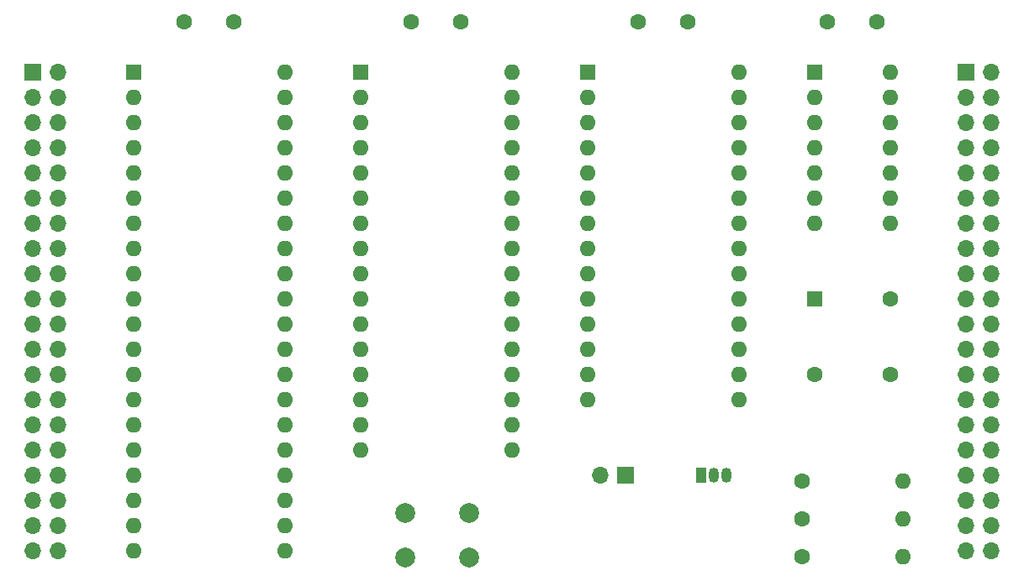
<source format=gbr>
%TF.GenerationSoftware,KiCad,Pcbnew,5.1.9-73d0e3b20d~88~ubuntu20.04.1*%
%TF.CreationDate,2021-01-16T15:58:39+00:00*%
%TF.ProjectId,main-board,6d61696e-2d62-46f6-9172-642e6b696361,rev?*%
%TF.SameCoordinates,Original*%
%TF.FileFunction,Soldermask,Top*%
%TF.FilePolarity,Negative*%
%FSLAX46Y46*%
G04 Gerber Fmt 4.6, Leading zero omitted, Abs format (unit mm)*
G04 Created by KiCad (PCBNEW 5.1.9-73d0e3b20d~88~ubuntu20.04.1) date 2021-01-16 15:58:39*
%MOMM*%
%LPD*%
G01*
G04 APERTURE LIST*
%ADD10O,1.600000X1.600000*%
%ADD11R,1.600000X1.600000*%
%ADD12C,1.600000*%
%ADD13O,1.700000X1.700000*%
%ADD14R,1.700000X1.700000*%
%ADD15R,1.050000X1.500000*%
%ADD16O,1.050000X1.500000*%
%ADD17C,2.000000*%
G04 APERTURE END LIST*
D10*
%TO.C,U3*%
X142240000Y-34290000D03*
X127000000Y-67310000D03*
X142240000Y-36830000D03*
X127000000Y-64770000D03*
X142240000Y-39370000D03*
X127000000Y-62230000D03*
X142240000Y-41910000D03*
X127000000Y-59690000D03*
X142240000Y-44450000D03*
X127000000Y-57150000D03*
X142240000Y-46990000D03*
X127000000Y-54610000D03*
X142240000Y-49530000D03*
X127000000Y-52070000D03*
X142240000Y-52070000D03*
X127000000Y-49530000D03*
X142240000Y-54610000D03*
X127000000Y-46990000D03*
X142240000Y-57150000D03*
X127000000Y-44450000D03*
X142240000Y-59690000D03*
X127000000Y-41910000D03*
X142240000Y-62230000D03*
X127000000Y-39370000D03*
X142240000Y-64770000D03*
X127000000Y-36830000D03*
X142240000Y-67310000D03*
D11*
X127000000Y-34290000D03*
%TD*%
D10*
%TO.C,U2*%
X119380000Y-34290000D03*
X104140000Y-72390000D03*
X119380000Y-36830000D03*
X104140000Y-69850000D03*
X119380000Y-39370000D03*
X104140000Y-67310000D03*
X119380000Y-41910000D03*
X104140000Y-64770000D03*
X119380000Y-44450000D03*
X104140000Y-62230000D03*
X119380000Y-46990000D03*
X104140000Y-59690000D03*
X119380000Y-49530000D03*
X104140000Y-57150000D03*
X119380000Y-52070000D03*
X104140000Y-54610000D03*
X119380000Y-54610000D03*
X104140000Y-52070000D03*
X119380000Y-57150000D03*
X104140000Y-49530000D03*
X119380000Y-59690000D03*
X104140000Y-46990000D03*
X119380000Y-62230000D03*
X104140000Y-44450000D03*
X119380000Y-64770000D03*
X104140000Y-41910000D03*
X119380000Y-67310000D03*
X104140000Y-39370000D03*
X119380000Y-69850000D03*
X104140000Y-36830000D03*
X119380000Y-72390000D03*
D11*
X104140000Y-34290000D03*
%TD*%
D10*
%TO.C,U4*%
X157480000Y-34290000D03*
X149860000Y-49530000D03*
X157480000Y-36830000D03*
X149860000Y-46990000D03*
X157480000Y-39370000D03*
X149860000Y-44450000D03*
X157480000Y-41910000D03*
X149860000Y-41910000D03*
X157480000Y-44450000D03*
X149860000Y-39370000D03*
X157480000Y-46990000D03*
X149860000Y-36830000D03*
X157480000Y-49530000D03*
D11*
X149860000Y-34290000D03*
%TD*%
D10*
%TO.C,R3*%
X158750000Y-83185000D03*
D12*
X148590000Y-83185000D03*
%TD*%
D10*
%TO.C,R1*%
X158750000Y-75565000D03*
D12*
X148590000Y-75565000D03*
%TD*%
%TO.C,C4*%
X156130000Y-29210000D03*
X151130000Y-29210000D03*
%TD*%
%TO.C,C3*%
X137080000Y-29210000D03*
X132080000Y-29210000D03*
%TD*%
%TO.C,C2*%
X114220000Y-29210000D03*
X109220000Y-29210000D03*
%TD*%
%TO.C,C1*%
X91360000Y-29210000D03*
X86360000Y-29210000D03*
%TD*%
D13*
%TO.C,J2*%
X167640000Y-82550000D03*
X165100000Y-82550000D03*
X167640000Y-80010000D03*
X165100000Y-80010000D03*
X167640000Y-77470000D03*
X165100000Y-77470000D03*
X167640000Y-74930000D03*
X165100000Y-74930000D03*
X167640000Y-72390000D03*
X165100000Y-72390000D03*
X167640000Y-69850000D03*
X165100000Y-69850000D03*
X167640000Y-67310000D03*
X165100000Y-67310000D03*
X167640000Y-64770000D03*
X165100000Y-64770000D03*
X167640000Y-62230000D03*
X165100000Y-62230000D03*
X167640000Y-59690000D03*
X165100000Y-59690000D03*
X167640000Y-57150000D03*
X165100000Y-57150000D03*
X167640000Y-54610000D03*
X165100000Y-54610000D03*
X167640000Y-52070000D03*
X165100000Y-52070000D03*
X167640000Y-49530000D03*
X165100000Y-49530000D03*
X167640000Y-46990000D03*
X165100000Y-46990000D03*
X167640000Y-44450000D03*
X165100000Y-44450000D03*
X167640000Y-41910000D03*
X165100000Y-41910000D03*
X167640000Y-39370000D03*
X165100000Y-39370000D03*
X167640000Y-36830000D03*
X165100000Y-36830000D03*
X167640000Y-34290000D03*
D14*
X165100000Y-34290000D03*
%TD*%
D12*
%TO.C,X1*%
X149860000Y-64770000D03*
X157480000Y-64770000D03*
X157480000Y-57150000D03*
D11*
X149860000Y-57150000D03*
%TD*%
D15*
%TO.C,U6*%
X138430000Y-74930000D03*
D16*
X140970000Y-74930000D03*
X139700000Y-74930000D03*
%TD*%
D17*
%TO.C,SW1*%
X115085000Y-78740000D03*
X115085000Y-83240000D03*
X108585000Y-78740000D03*
X108585000Y-83240000D03*
%TD*%
D10*
%TO.C,R2*%
X158750000Y-79375000D03*
D12*
X148590000Y-79375000D03*
%TD*%
D14*
%TO.C,JP1*%
X130810000Y-74930000D03*
D13*
X128270000Y-74930000D03*
%TD*%
D10*
%TO.C,U1*%
X96520000Y-34290000D03*
X81280000Y-82550000D03*
X96520000Y-36830000D03*
X81280000Y-80010000D03*
X96520000Y-39370000D03*
X81280000Y-77470000D03*
X96520000Y-41910000D03*
X81280000Y-74930000D03*
X96520000Y-44450000D03*
X81280000Y-72390000D03*
X96520000Y-46990000D03*
X81280000Y-69850000D03*
X96520000Y-49530000D03*
X81280000Y-67310000D03*
X96520000Y-52070000D03*
X81280000Y-64770000D03*
X96520000Y-54610000D03*
X81280000Y-62230000D03*
X96520000Y-57150000D03*
X81280000Y-59690000D03*
X96520000Y-59690000D03*
X81280000Y-57150000D03*
X96520000Y-62230000D03*
X81280000Y-54610000D03*
X96520000Y-64770000D03*
X81280000Y-52070000D03*
X96520000Y-67310000D03*
X81280000Y-49530000D03*
X96520000Y-69850000D03*
X81280000Y-46990000D03*
X96520000Y-72390000D03*
X81280000Y-44450000D03*
X96520000Y-74930000D03*
X81280000Y-41910000D03*
X96520000Y-77470000D03*
X81280000Y-39370000D03*
X96520000Y-80010000D03*
X81280000Y-36830000D03*
X96520000Y-82550000D03*
D11*
X81280000Y-34290000D03*
%TD*%
D14*
%TO.C,J1*%
X71120000Y-34290000D03*
D13*
X73660000Y-34290000D03*
X71120000Y-36830000D03*
X73660000Y-36830000D03*
X71120000Y-39370000D03*
X73660000Y-39370000D03*
X71120000Y-41910000D03*
X73660000Y-41910000D03*
X71120000Y-44450000D03*
X73660000Y-44450000D03*
X71120000Y-46990000D03*
X73660000Y-46990000D03*
X71120000Y-49530000D03*
X73660000Y-49530000D03*
X71120000Y-52070000D03*
X73660000Y-52070000D03*
X71120000Y-54610000D03*
X73660000Y-54610000D03*
X71120000Y-57150000D03*
X73660000Y-57150000D03*
X71120000Y-59690000D03*
X73660000Y-59690000D03*
X71120000Y-62230000D03*
X73660000Y-62230000D03*
X71120000Y-64770000D03*
X73660000Y-64770000D03*
X71120000Y-67310000D03*
X73660000Y-67310000D03*
X71120000Y-69850000D03*
X73660000Y-69850000D03*
X71120000Y-72390000D03*
X73660000Y-72390000D03*
X71120000Y-74930000D03*
X73660000Y-74930000D03*
X71120000Y-77470000D03*
X73660000Y-77470000D03*
X71120000Y-80010000D03*
X73660000Y-80010000D03*
X71120000Y-82550000D03*
X73660000Y-82550000D03*
%TD*%
M02*

</source>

Request: Reproduce the listing above exactly from the line containing "X96520000Y-36830000D03*" through its last line, with both of those lines included.

Final answer:
X96520000Y-36830000D03*
X81280000Y-80010000D03*
X96520000Y-39370000D03*
X81280000Y-77470000D03*
X96520000Y-41910000D03*
X81280000Y-74930000D03*
X96520000Y-44450000D03*
X81280000Y-72390000D03*
X96520000Y-46990000D03*
X81280000Y-69850000D03*
X96520000Y-49530000D03*
X81280000Y-67310000D03*
X96520000Y-52070000D03*
X81280000Y-64770000D03*
X96520000Y-54610000D03*
X81280000Y-62230000D03*
X96520000Y-57150000D03*
X81280000Y-59690000D03*
X96520000Y-59690000D03*
X81280000Y-57150000D03*
X96520000Y-62230000D03*
X81280000Y-54610000D03*
X96520000Y-64770000D03*
X81280000Y-52070000D03*
X96520000Y-67310000D03*
X81280000Y-49530000D03*
X96520000Y-69850000D03*
X81280000Y-46990000D03*
X96520000Y-72390000D03*
X81280000Y-44450000D03*
X96520000Y-74930000D03*
X81280000Y-41910000D03*
X96520000Y-77470000D03*
X81280000Y-39370000D03*
X96520000Y-80010000D03*
X81280000Y-36830000D03*
X96520000Y-82550000D03*
D11*
X81280000Y-34290000D03*
%TD*%
D14*
%TO.C,J1*%
X71120000Y-34290000D03*
D13*
X73660000Y-34290000D03*
X71120000Y-36830000D03*
X73660000Y-36830000D03*
X71120000Y-39370000D03*
X73660000Y-39370000D03*
X71120000Y-41910000D03*
X73660000Y-41910000D03*
X71120000Y-44450000D03*
X73660000Y-44450000D03*
X71120000Y-46990000D03*
X73660000Y-46990000D03*
X71120000Y-49530000D03*
X73660000Y-49530000D03*
X71120000Y-52070000D03*
X73660000Y-52070000D03*
X71120000Y-54610000D03*
X73660000Y-54610000D03*
X71120000Y-57150000D03*
X73660000Y-57150000D03*
X71120000Y-59690000D03*
X73660000Y-59690000D03*
X71120000Y-62230000D03*
X73660000Y-62230000D03*
X71120000Y-64770000D03*
X73660000Y-64770000D03*
X71120000Y-67310000D03*
X73660000Y-67310000D03*
X71120000Y-69850000D03*
X73660000Y-69850000D03*
X71120000Y-72390000D03*
X73660000Y-72390000D03*
X71120000Y-74930000D03*
X73660000Y-74930000D03*
X71120000Y-77470000D03*
X73660000Y-77470000D03*
X71120000Y-80010000D03*
X73660000Y-80010000D03*
X71120000Y-82550000D03*
X73660000Y-82550000D03*
%TD*%
M02*

</source>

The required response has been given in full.